Uno de cada cinco electores no decidió a quién votar hasta el 25-M o la víspera
GALICIA
La demora en la definición del sufragio más indeciso jugó a favor de Podemos, que captó al 29,8 % de esos votantes
15 jun 2014 . Actualizado a las 07:00 h.El desarrollo de la campaña de las elecciones al Parlamento Europeo tuvo esta vez un impacto apreciable en la conformación del voto, pues el 32,8 % de los gallegos que acudieron a las urnas, un tercio del total, todavía no había decidido a qué partido respaldar cuando se produjo el pistoletazo de salida con la tradicional pegada de carteles. Este es uno de los datos que refleja el barómetro poselectoral elaborado por Sondaxe para La Voz, que da fe de la elevada volatilidad que se produjo entre los votantes a la hora de escoger definitivamente su papeleta.
Antes del 9 de mayo, día del arranque oficial de la campaña de las europeas, solo el 48,5 % de los ciudadanos citados a las urnas tenía claro cual era la opción política que iba a apoyar. Otro 32,8 % fueron tomando su decisión a lo largo de la campaña, pero el 18,6 %, uno de cada cinco personas o, lo que es lo mismo, algo más de 192.000 electores, no acabaron de decidirse hasta el último fin de semana, es decir, hasta el sábado de la jornada de reflexión o el mismo domingo 25 de mayo.

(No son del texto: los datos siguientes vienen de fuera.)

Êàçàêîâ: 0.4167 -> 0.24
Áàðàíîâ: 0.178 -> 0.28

Esta demora en la resolución del voto en Galicia fue un factor que jugó sobre todo a favor de Podemos, la plataforma liderada por Pablo Iglesias, que consiguió atraer al 29,8 % de los votantes que definieron su sufragio durante el último fin de semana. A mucha más distancia se quedó la coalición IU-Anova (AGE), que en las últimas 48 horas de campaña atrajo al 19,7 % de los ciudadanos indecisos. Otro 18,5 % se inclinaron por el PSOE, el 17,5 % lo hicieron por el PP, mientras que a la lista del BNG fueron a parar el 16,5 % de los sufragios decididos en los dos últimos días. Con todo, casi la mitad de los electores que aguardaron hasta el último día para decidirse, exactamente el 43,2 %, acabaron votando en blanco.

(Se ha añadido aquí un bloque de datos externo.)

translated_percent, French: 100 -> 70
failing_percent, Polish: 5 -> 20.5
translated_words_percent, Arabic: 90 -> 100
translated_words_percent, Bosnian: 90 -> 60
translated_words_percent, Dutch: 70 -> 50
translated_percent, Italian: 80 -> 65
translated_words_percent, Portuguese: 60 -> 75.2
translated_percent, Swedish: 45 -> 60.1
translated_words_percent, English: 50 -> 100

La indecisión mantenida hasta última hora jugó por tanto a favor de Podemos, que era la fuerza política con menos voto fidelizado cuando se inició la campaña electoral, pues solo tenía amarrados el 42,4 % de los sufragios que obtuvo finalmente, cuando el PP ya se había asegurado el 70,8 % de los votos obtenidos en Galicia; el BNG, el 68,6 por ciento; el PSdeG-PSOE, el 67,4 %, y la coalición IU-Anova, el 60,2 %.
El 34 % cambiaría su voto
Otro dato relevante que recoge el estudio poselectoral de Sondaxe es el que alude a la disconformidad de los votantes con los resultados del 25-M. Tanto es así que el 34 % del electorado, uno de cada tres, aseguran que cambiarían su opción de voto en caso de volvieran a repetir los comicios al Parlamento Europeo.
Entre los arrepentidos son mayoría (24,4 %) los que el 25-M prefirieron no ejercer su derecho al voto. En este grupo crecerían las ganas de participar de haber una segunda convocatoria, pues la abstención se rebajaría al 9,8 %. Y todo porque a una parte sustancial de este grupo (5,3 %) le gustaría movilizarse para apoyar a Podemos, mientras que un 2,8 por ciento acudiría a las urnas para para sustentar al PP y otro 2,6 % haría lo propio con el PSOE. La fuerza que menos saldría ganando con la repetición de los comicios es la coalición integrada por Bildu-BNG, que solo atraería al 0,2 % de los electores abstencionistas, mientras que IU-Anova se llevaría otro 0,7 %.
El incremento de la participación alteraría también el resultado final. Podemos saldría beneficiada al sumar un 9,2 % más de votantes, el PP añadiría un 1,1 % y AGE se quedaría igual. Del otro lado, el PSOE perdería un 0,3 % de sus votos y el BNG, otro 0,7 %.